Sunday, June 15, 2008

Vinyl bibs contain LEAD

I just got this email and the story just about made me choke. I had no idea the vinyl bib I am putting on my 15-month old contains high amounts of lead! That really makes me mad. Luckily, I only have one of them!

Here's the message I got:

"I don't know if you have covered this story before, but besides the issue w/ BPA in bottles, I am also concerned about the recent reports that vinyl bibs have lead in them. Toys R Us took a proactive response to this concern and have pulled ALL vinyl bibs off their shelves (last year but I am unsure about now). They conducted individual studies and some brands and found that the lead levels were higher than recommended for children. Therefore, they have decided to pull all bibs until they can do more extensive testing on the products they carry. Why is it that products made for the most vunerable population are containing toxins?? It is frustrating and upsetting as a parent to have to worry about even more than we worried about before!!"

The Center for Environmental Health did the study. In 2007, it looked at vinyl bibs with cotton/polyester backings made by Wal-Mart, Toys R Us, and Lisa Kline. The vinyl portions of all the bibs tested came back above the recommended lead levels for paint, more than 600 parts per million. What's so bad about lead exposure? It lowers your child's I.Q. level and causes behavioral problems. We are talking about a toxin known to cause neurological problems.

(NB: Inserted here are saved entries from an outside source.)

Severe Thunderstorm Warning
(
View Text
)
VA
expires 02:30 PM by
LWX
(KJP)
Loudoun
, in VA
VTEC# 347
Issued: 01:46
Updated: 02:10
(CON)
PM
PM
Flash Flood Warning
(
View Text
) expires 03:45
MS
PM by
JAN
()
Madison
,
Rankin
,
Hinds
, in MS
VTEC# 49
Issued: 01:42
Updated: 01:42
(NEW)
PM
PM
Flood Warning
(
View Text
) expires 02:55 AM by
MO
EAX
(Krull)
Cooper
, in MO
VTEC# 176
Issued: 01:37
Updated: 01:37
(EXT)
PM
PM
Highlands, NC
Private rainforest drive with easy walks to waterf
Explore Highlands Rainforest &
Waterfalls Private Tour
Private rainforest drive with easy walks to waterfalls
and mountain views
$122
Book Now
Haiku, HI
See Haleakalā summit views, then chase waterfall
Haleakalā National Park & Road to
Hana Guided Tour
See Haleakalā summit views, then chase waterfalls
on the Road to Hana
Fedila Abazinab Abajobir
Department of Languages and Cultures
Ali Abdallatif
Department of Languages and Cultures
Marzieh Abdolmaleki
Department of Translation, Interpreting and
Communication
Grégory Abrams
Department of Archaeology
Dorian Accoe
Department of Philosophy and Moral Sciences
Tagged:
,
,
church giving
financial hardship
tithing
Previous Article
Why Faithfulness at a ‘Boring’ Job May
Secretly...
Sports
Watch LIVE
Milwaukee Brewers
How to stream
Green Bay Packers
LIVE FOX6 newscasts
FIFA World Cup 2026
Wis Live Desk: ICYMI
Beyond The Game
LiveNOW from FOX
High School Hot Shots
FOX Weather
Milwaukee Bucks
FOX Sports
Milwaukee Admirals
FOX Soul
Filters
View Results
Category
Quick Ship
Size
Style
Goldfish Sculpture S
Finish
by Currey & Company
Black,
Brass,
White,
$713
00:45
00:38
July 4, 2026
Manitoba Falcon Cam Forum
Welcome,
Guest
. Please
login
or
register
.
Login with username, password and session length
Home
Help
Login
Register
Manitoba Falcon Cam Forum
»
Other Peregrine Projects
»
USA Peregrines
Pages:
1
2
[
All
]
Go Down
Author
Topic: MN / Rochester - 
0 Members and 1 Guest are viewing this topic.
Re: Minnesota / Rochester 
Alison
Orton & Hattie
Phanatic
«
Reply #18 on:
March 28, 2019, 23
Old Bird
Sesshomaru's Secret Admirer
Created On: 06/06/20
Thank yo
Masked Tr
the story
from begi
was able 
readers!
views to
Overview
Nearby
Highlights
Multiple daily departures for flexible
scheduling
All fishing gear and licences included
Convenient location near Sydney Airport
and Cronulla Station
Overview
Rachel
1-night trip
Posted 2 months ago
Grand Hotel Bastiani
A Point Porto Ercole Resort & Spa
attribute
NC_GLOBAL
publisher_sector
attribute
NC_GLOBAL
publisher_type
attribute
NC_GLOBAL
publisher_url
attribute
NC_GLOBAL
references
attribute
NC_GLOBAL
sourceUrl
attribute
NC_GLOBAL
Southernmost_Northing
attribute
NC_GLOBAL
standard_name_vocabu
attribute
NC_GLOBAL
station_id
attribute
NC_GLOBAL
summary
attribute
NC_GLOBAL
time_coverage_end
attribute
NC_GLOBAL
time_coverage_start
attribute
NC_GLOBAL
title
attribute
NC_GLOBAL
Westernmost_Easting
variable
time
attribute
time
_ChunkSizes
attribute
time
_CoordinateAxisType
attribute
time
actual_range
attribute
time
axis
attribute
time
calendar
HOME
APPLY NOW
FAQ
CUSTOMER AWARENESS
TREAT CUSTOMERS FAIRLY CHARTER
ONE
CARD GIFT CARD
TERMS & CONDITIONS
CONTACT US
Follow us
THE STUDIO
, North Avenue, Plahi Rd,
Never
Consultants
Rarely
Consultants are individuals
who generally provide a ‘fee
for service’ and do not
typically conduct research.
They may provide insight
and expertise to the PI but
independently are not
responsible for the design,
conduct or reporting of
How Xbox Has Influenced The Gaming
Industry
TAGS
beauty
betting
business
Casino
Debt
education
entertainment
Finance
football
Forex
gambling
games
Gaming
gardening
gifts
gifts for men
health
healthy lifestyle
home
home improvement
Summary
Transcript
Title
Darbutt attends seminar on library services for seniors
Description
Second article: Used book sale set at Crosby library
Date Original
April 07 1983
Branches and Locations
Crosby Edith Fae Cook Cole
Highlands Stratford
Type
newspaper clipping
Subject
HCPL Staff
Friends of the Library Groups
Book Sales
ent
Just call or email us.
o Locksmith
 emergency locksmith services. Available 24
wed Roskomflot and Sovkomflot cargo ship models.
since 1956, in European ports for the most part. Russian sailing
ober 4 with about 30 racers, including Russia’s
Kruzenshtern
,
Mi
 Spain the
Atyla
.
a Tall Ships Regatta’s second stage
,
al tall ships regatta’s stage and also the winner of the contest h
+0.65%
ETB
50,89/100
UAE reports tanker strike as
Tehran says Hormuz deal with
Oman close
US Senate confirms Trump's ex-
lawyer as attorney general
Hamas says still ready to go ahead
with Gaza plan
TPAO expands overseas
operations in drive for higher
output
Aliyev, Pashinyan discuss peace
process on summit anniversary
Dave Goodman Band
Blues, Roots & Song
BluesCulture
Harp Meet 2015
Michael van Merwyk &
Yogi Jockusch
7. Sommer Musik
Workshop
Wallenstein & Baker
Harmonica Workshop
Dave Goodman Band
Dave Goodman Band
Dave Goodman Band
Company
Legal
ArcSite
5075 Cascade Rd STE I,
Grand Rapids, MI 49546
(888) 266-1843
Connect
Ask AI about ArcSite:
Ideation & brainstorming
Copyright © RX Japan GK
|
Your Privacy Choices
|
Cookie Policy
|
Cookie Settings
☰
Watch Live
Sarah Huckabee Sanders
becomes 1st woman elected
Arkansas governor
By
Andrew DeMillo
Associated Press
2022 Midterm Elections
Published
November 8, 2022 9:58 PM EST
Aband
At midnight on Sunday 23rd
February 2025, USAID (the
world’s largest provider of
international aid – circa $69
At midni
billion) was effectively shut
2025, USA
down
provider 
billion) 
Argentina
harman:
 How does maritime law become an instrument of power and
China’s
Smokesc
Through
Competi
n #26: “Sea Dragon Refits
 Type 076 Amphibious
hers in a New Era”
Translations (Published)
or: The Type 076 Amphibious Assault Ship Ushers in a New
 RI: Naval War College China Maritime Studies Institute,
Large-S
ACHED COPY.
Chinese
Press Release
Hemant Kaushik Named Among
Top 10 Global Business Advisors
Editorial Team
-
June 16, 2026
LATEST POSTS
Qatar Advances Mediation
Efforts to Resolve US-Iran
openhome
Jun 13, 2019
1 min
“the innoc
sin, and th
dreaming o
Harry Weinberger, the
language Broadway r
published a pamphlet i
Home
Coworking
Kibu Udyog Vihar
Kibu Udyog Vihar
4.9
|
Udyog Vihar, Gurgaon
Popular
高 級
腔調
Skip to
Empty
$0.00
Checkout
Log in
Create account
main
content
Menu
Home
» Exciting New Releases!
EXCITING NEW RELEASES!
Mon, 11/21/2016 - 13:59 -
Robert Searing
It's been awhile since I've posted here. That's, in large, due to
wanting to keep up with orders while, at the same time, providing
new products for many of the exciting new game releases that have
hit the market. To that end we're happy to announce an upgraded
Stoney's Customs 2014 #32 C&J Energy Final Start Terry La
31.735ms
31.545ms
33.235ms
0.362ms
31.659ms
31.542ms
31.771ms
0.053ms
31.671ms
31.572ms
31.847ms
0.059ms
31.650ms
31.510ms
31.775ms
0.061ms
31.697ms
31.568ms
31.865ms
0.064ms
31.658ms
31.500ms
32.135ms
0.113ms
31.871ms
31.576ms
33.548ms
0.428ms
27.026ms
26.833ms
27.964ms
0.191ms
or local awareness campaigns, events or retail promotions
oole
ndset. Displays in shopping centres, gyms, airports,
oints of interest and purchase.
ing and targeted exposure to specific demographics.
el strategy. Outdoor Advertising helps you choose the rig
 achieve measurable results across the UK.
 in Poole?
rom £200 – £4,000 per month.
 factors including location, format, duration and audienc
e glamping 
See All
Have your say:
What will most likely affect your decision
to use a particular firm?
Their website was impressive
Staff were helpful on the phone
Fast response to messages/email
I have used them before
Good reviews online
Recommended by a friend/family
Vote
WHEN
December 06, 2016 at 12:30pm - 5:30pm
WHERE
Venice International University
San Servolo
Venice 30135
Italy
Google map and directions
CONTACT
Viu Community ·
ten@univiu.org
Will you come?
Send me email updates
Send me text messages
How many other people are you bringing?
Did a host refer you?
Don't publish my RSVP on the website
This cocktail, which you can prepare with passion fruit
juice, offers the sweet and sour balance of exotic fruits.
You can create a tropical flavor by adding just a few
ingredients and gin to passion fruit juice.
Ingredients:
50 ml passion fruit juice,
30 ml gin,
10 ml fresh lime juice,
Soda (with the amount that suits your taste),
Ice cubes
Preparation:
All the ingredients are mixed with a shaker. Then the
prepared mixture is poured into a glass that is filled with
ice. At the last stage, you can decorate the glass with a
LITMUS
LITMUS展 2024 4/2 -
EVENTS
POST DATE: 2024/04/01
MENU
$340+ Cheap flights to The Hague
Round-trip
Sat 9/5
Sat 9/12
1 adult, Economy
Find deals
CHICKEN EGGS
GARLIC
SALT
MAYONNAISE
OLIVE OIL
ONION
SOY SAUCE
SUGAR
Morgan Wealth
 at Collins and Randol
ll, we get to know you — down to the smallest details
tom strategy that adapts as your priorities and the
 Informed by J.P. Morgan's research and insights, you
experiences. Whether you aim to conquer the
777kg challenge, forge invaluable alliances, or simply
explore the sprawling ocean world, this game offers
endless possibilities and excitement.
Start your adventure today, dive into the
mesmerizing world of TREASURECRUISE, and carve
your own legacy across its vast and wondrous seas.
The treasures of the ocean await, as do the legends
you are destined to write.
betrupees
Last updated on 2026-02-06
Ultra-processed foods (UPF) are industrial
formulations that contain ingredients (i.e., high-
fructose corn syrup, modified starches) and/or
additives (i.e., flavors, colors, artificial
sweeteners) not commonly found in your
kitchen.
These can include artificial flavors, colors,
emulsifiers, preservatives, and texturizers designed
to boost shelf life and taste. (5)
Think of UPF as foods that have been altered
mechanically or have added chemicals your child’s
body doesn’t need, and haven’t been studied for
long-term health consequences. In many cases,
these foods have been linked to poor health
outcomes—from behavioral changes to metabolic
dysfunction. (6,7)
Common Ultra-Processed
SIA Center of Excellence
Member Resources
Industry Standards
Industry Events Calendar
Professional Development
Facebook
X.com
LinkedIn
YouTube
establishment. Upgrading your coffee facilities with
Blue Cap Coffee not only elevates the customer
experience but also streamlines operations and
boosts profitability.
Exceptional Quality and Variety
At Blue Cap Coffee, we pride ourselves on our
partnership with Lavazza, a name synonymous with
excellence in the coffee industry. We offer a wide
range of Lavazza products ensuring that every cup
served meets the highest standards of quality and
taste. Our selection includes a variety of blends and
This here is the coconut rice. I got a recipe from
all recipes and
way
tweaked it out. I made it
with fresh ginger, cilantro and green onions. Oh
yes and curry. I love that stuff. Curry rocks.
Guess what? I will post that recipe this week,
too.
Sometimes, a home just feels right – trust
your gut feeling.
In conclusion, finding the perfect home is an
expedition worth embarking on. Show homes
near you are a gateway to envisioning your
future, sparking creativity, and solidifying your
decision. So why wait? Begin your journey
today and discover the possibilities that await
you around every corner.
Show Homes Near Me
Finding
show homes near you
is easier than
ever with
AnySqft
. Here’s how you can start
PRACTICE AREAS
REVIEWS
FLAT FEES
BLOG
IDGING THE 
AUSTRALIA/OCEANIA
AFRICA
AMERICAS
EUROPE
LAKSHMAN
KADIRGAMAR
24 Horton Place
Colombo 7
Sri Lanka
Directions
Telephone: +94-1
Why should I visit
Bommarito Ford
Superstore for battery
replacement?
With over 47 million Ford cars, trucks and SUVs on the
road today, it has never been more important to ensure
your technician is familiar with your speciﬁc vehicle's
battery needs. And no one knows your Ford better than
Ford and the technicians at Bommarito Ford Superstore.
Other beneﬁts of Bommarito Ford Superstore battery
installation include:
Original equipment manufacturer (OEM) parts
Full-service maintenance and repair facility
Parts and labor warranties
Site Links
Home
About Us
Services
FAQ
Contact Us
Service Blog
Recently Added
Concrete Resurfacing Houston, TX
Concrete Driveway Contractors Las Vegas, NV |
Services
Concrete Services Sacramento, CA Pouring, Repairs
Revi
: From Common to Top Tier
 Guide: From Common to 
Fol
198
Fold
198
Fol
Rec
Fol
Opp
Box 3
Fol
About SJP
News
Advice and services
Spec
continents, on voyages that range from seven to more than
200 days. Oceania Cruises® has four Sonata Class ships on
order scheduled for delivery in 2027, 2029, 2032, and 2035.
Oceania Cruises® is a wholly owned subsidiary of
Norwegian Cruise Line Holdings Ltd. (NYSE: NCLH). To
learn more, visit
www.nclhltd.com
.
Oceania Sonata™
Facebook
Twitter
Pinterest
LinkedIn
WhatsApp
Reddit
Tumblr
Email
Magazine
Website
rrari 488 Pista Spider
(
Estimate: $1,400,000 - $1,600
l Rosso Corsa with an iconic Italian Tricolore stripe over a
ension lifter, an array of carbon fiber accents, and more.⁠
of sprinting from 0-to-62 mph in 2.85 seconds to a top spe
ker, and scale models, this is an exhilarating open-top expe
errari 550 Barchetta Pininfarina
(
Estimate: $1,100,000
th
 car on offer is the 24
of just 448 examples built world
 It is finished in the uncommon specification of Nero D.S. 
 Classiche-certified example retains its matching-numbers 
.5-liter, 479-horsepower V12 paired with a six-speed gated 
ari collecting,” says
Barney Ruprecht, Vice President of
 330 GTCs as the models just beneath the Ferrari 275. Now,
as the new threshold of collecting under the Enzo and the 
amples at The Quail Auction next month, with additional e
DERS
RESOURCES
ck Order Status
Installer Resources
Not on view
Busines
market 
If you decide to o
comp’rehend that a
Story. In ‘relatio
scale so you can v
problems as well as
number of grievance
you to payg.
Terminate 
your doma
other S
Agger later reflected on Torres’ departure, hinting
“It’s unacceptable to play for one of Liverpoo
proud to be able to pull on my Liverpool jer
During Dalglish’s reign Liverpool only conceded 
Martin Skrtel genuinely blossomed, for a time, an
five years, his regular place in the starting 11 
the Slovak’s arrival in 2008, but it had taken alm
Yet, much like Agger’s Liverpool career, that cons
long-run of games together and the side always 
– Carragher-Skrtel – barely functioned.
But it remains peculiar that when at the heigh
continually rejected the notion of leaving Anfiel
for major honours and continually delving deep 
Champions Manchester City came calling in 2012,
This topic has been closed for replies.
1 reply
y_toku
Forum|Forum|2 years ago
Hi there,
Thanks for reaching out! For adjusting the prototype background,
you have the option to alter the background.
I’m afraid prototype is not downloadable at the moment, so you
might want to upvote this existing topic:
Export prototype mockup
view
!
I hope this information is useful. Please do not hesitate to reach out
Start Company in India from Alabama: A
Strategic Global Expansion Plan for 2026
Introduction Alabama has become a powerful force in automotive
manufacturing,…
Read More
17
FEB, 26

Why would it be put in children's clothing? (Here's the link to the full report)

What should you do?

The Center for Environmental Health suggests using cotton bibs. If you want to use waterproof bibs, they suggest looking for PVC-free or vinyl-free.

I don't think my son has ever chewed or sucked on his vinyl bib, so I don't think he has lead poisoning, but I still don't want a toxin hanging from his neck. You can get your child tested for lead by a simple blood test at the Public Health Department or at your pediatrician's office.

-NewsAnchorMom Jen

Methodist Medical Center's new online healthcare program, MyMethodist eHealth, is a proud sponsor of this blog post. MyMethodist eHealth is the secure link to your doctor's office that lets you request appointments, order prescription refills, update your personal health record, and more. Sign up for MyMethodist eHealth here.


Jenny said...

Thanks for sharing this story with others. I believe all parents deserve to be informed. I also wanted to add that you can also buy a home lead test kit (at drug stores) and test the bibs you have in your home to see if they are considered toxic. Although we have two that we use, luckily my daughter had no trace of lead when she was tested a few weeks ago at Dr. office. I hope this helps others. Thanks again! said...

Hi Jenny,
Thanks for writing in. I just wanted to pass along some CDC info. When I talked to them a couple months ago they said they studied home lead testing kits and they came back with false positives and false negatives. They told me they are very inaccurate. I don't remember which brands they tested or if that would make a difference. I wish the results would have been better!

Jenny said...

I didn't realize that (about the home lead test kits), so thank you for passing along. I was going to get one but keep forgetting. Glad I did now!!